Ans. The gene action can be studied with the help of following biometrical techniques:

(i) Diallel cross analysis

(ii) Partial diallel analysis

(iii) Line x tester analysis

(iv) Generation mean analysis

(v) Triallel cross analysis

(vi) Quadriallel cross analysis

(vii) Triple test cross analysis

(viii) Biparental cross analysis.

Q. 31. What are the factors affecting gene action?

Ans. The gene action is influenced by the following factors:

(i) Type of genetic material used for study

(ii) Mode of pollination of a species

(iii) Mode of inheritance of the character

(iv) Presence or absence of linkage

(v) Sample size and sampling method

(vi) Method of calculation.

Q. 32. What is the relationship between gene action and heritability?

Ans. Narrow sense heritability has positive association with additive gene action. Higher the value of additive genetic variance, higher the estimates of heritability in narrow sense and vice versa.
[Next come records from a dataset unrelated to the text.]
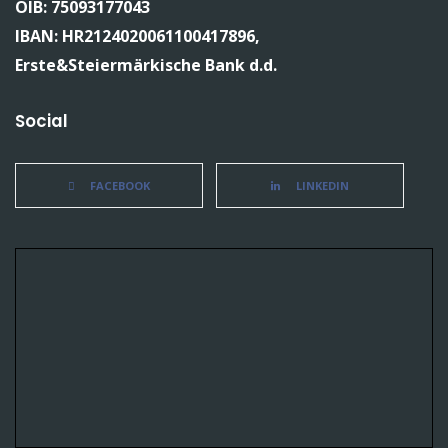
OIB: 75093177043
IBAN: HR2124020061100417896,
Erste&Steiermärkische Bank d.d.
Social
FACEBOOK
LINKEDIN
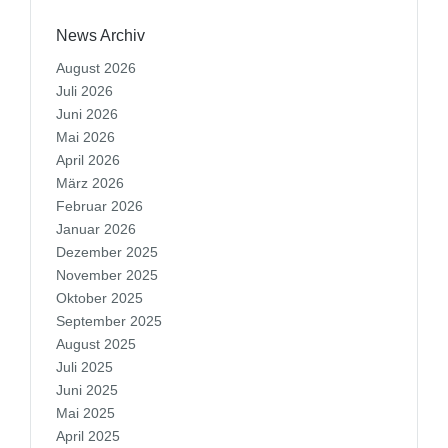
News Archiv
August 2026
Juli 2026
Juni 2026
Mai 2026
April 2026
März 2026
Februar 2026
Januar 2026
Dezember 2025
November 2025
Oktober 2025
September 2025
August 2025
Juli 2025
Juni 2025
Mai 2025
April 2025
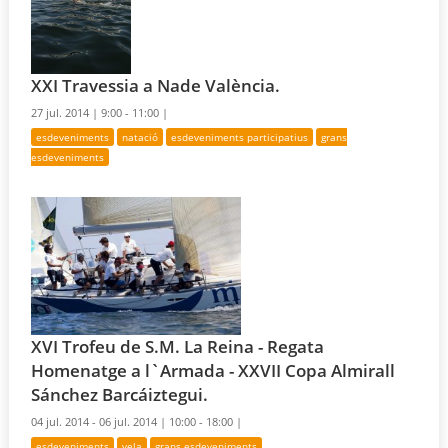
XXI Travessia a Nade València.
27 jul. 2014 |
9:00 - 11:00 |
esdeveniments
natació
esdeveniments participatius
grans
esdeveniments
XVI Trofeu de S.M. La Reina - Regata
Homenatge a l`Armada - XXVII Copa Almirall
Sánchez Barcáiztegui.
04 jul. 2014 - 06 jul. 2014 |
10:00 - 18:00 |
esdeveniments
vela
grans esdeveniments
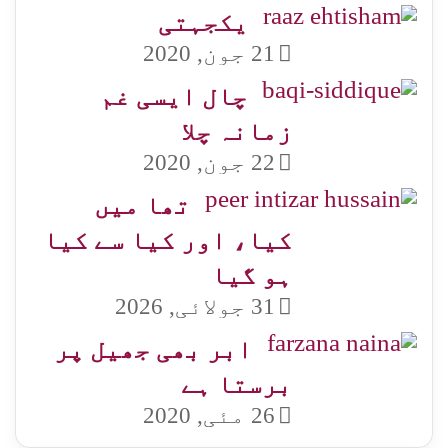
یکجہتی
21 جون, 2020
چال ایسی غم
زمانہ چلا
22 جون, 2020
تھا میں
کیا، اور کیا سے کیا
ہو گیا
31 جولائی, 2026
ابر بھی جھیل پر
برستا ہے
26 مئی, 2020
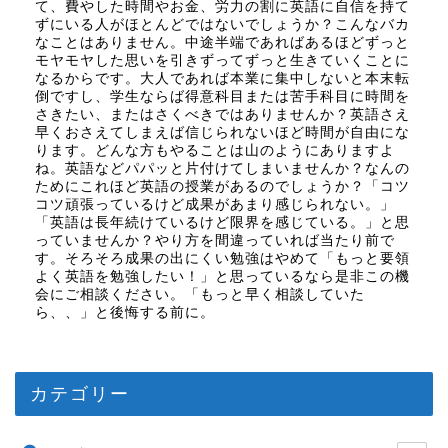
て、費やした時間やお金、労力の割に英語に自信を持て
ずにいる人がほとんどではないでしょうか？こんなバカ
なことはありません。中途半端であればあるほどずっと
モヤモヤした思いを引きずってずっと生きていくことに
なるからです。大人であれば本業に集中しないと本末転
倒ですし、学生ならば得意科目または苦手科目に時間を
さきたい、またはさくべきではありませんか？英語さえ
早くおさえてしまえば信じられないほど時間が自由にな
ります。どんな方もやることは山のようにありますよ
ね。英語などパパッと片付けてしまいませんか？なんの
ためにこれほど英語の授業があるのでしょうか？「コツ
コツ頑張っているけど成果があまり感じられない。」
「英語は長年続けているけど限界を感じている。」と思
っていませんか？やり方を間違っていれば当たり前で
す。そろそろ成果の出にくい勉強はやめて「もっと要領
よく英語を勉強したい！」と思っているなら是非この機
会にご相談ください。「もっと早く相談していた
ら、、」と後悔する前に。
カテゴリー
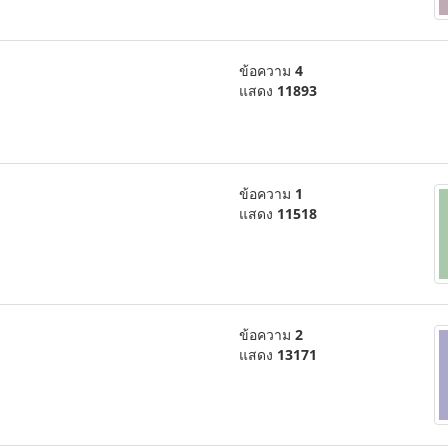
ข้อความ
4
แสดง
11893
ข้อความ
1
แสดง
11518
ข้อความ
2
แสดง
13171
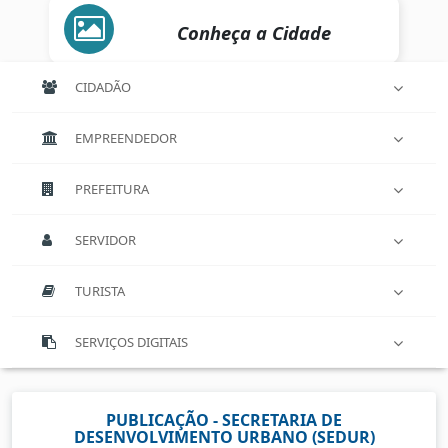
Conheça a Cidade
CIDADÃO
EMPREENDEDOR
PREFEITURA
SERVIDOR
TURISTA
SERVIÇOS DIGITAIS
PUBLICAÇÃO - SECRETARIA DE
DESENVOLVIMENTO URBANO (SEDUR)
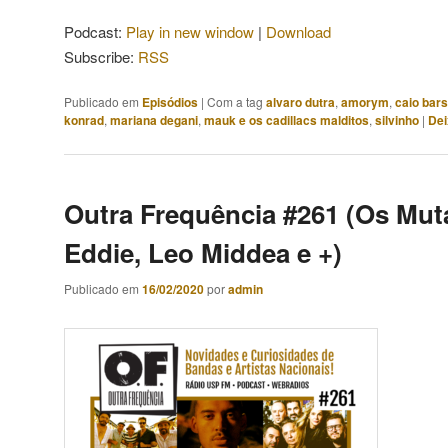
áudio
Podcast:
Play in new window
|
Download
Subscribe:
RSS
Publicado em
Episódios
|
Com a tag
alvaro dutra
,
amorym
,
caio bars
konrad
,
mariana degani
,
mauk e os cadillacs malditos
,
silvinho
|
Dei
Outra Frequência #261 (Os Mut
Eddie, Leo Middea e +)
Publicado em
16/02/2020
por
admin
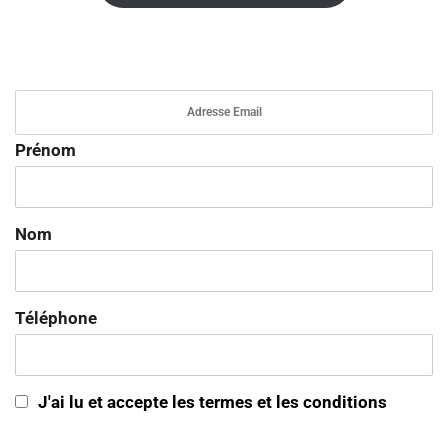
Prénom
Nom
Téléphone
J'ai lu et accepte les termes et les conditions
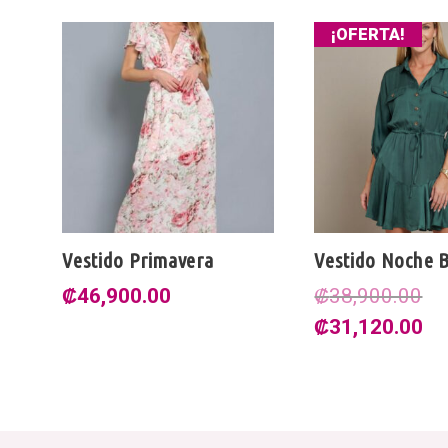
¡OFERTA!
Vestido Primavera
Vestido Noche 
₡
46,900.00
₡
38,900.00
El
El
₡
31,120.00
precio
pr
original
ac
era:
es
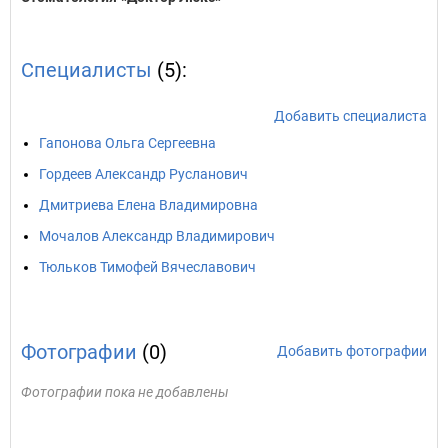
Специалисты
(5):
Добавить специалиста
Гапонова Ольга Сергеевна
Гордеев Александр Русланович
Дмитриева Елена Владимировна
Мочалов Александр Владимирович
Тюльков Тимофей Вячеславович
Фотографии
(0)
Добавить фотографии
Фотографии пока не добавлены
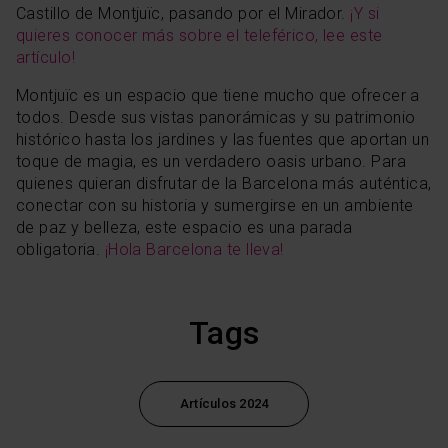
En cualquier momento de la navegación en esta web,
Castillo de Montjuïc, pasando por el Mirador.
¡Y si
podrás modificar tu selección de cookies seleccionando
quieres conocer más sobre el teleférico, lee este
la opción “Gestor de cookies”, que encontrarás en el
artículo!
menú de la parte inferior de la web.
Montjuïc es un espacio que tiene mucho que ofrecer a
todos. Desde sus vistas panorámicas y su patrimonio
histórico hasta los jardines y las fuentes que aportan un
toque de magia, es un verdadero oasis urbano. Para
quienes quieran disfrutar de la Barcelona más auténtica,
conectar con su historia y sumergirse en un ambiente
de paz y belleza, este espacio es una parada
obligatoria.
¡Hola Barcelona te lleva!
Tags
Artículos 2024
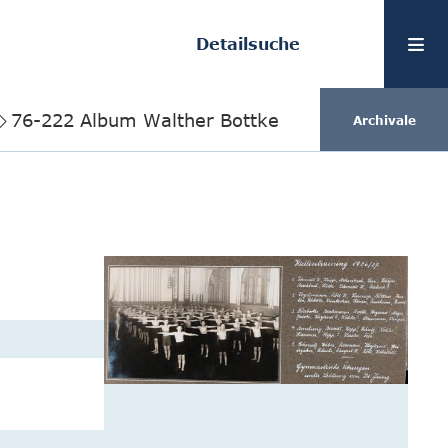
Detailsuche
76-222 Album Walther Bottke
Archivale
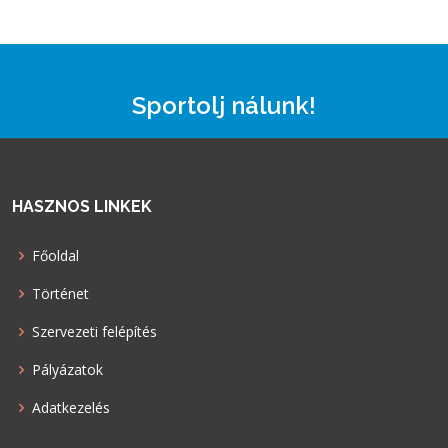
Sportolj nálunk!
HASZNOS LINKEK
Főoldal
Történet
Szervezeti felépítés
Pályázatok
Adatkezelés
Q. 33. What is the relationship of gene action with heterosis?

Ans. There is positive association between non-additive variance and magnitude of heterosis. The presence of significant amount of non-additive variance is a pre-requisite for commercial exploitation of heterosis.

Q. 34. How gene action is affected by mode of pollination?

Ans. The additive gene action is associated with homozygosity, and therefore, it is expected to be the maximum in self pollinated species. The non-additive gene action is associated with heterozygosity and, therefore, it is expected to be maximum in cross pollinated species and minimum in self pollinated species.

Q. 35. What is the role of gene action in plant breeding?

Ans. The knowledge of gene action to a plant breeder is useful in following three main ways:

(i) In the selection of suitable parents for hybridization.

(ii) In the choice of breeding procedures for the genetic improvement of various quantitative characters.

(iii) In the estimation of some other genetic parameters such as heritability, degree of dominance etc.